### Parts of the exercise
[a] From the story section of the text about the drama Nazr-e-Bad, list every character mentioned by name.
[b] In the records, starting at the line that contains "The same pulse" and ending at the end of the records, change "surveyor" to "inspector" and give those lines with everything else unchanged.
(Beginning of Passage shown)
Nazr-e-Bad (Urdu:; lit: Look of Evil) is a Pakistani black magic-based romantic television drama serial which aired on Hum TV 25 January 2017 replacing previously concluded drama Hatheli. It starrs Azfar Rehman and Sarah Khan in leading to pivot roles.

The story is penned by Imran Nazir who previously written Mohabbat Aag Si which was strongly hit because of appearance of Azfar Rehman, Sarah Khan and Iffat Rahim and directed by Iqbal Hussain, who is famous for his previously directed drama Seeta Bagri and is produced by Moomal Shunaid under Moomal Entertainment.This serial was a great success and loved by the people because of its reality like most of the times these types of Black Magic are happening in our society.

Story
Nazr-e-Bad is a drama about the old superstitious concept of Nazr-e-Bad (evil eye) and black magic. The story reveals how jealousy can lead to envy and eventually making people do horrendous things. Shafiq is a simple and common man, who lives with his family in a modest home. His brother lives in the same house upstairs. Nusrat (Shafiq’s wife and Maham’s mother, played by Fazila Qazi) despises Almas (Pervaiz’s mother, played by Sakina Samo) due to her modest background. Nusrat also believes that Almas casts evil eye on her better economic condition. Maham (played by Sarah Khan) Shafiq’s daughter does not like her cousin Pervaiz, who deeply loves her. The story further unfolds, when Nusrat’s nephew Aftab (played by Ali Abbas) asks Maham’s hand in marriage. This shakes Pervaiz and his mother Almas, as they wanted Maham to marry Pervaiz. In their jealousy and envy, they turn to black magic. What happens next is a series of horrendous and unfortunate events.
(End of Passage shown)
(Beginning of Provided material)
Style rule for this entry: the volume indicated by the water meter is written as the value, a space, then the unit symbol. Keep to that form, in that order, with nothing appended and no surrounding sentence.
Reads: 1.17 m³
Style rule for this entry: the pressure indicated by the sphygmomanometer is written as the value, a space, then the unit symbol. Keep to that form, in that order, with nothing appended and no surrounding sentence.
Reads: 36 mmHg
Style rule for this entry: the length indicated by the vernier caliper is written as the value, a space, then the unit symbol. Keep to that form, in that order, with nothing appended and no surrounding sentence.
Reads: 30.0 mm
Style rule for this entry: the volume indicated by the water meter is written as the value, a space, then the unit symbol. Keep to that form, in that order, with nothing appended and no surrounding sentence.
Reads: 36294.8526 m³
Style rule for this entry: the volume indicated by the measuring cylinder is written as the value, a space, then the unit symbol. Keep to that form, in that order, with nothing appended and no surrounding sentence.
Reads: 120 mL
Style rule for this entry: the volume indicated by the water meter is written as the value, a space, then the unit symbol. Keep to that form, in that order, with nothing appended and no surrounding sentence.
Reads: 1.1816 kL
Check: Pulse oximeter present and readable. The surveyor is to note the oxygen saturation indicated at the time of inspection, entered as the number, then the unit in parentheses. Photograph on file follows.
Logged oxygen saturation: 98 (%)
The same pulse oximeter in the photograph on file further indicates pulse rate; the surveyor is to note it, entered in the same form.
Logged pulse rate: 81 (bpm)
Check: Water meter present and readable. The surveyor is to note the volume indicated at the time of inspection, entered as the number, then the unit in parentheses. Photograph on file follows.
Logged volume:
(End of Provided material)
### Written answers
[a] Shafiq, Nusrat, Maham, Almas, Pervaiz, Aftab

[b]
The same pulse oximeter in the photograph on file further indicates pulse rate; the inspector is to note it, entered in the same form.
Logged pulse rate: 81 (bpm)
Check: Water meter present and readable. The inspector is to note the volume indicated at the time of inspection, entered as the number, then the unit in parentheses. Photograph on file follows.
Logged volume:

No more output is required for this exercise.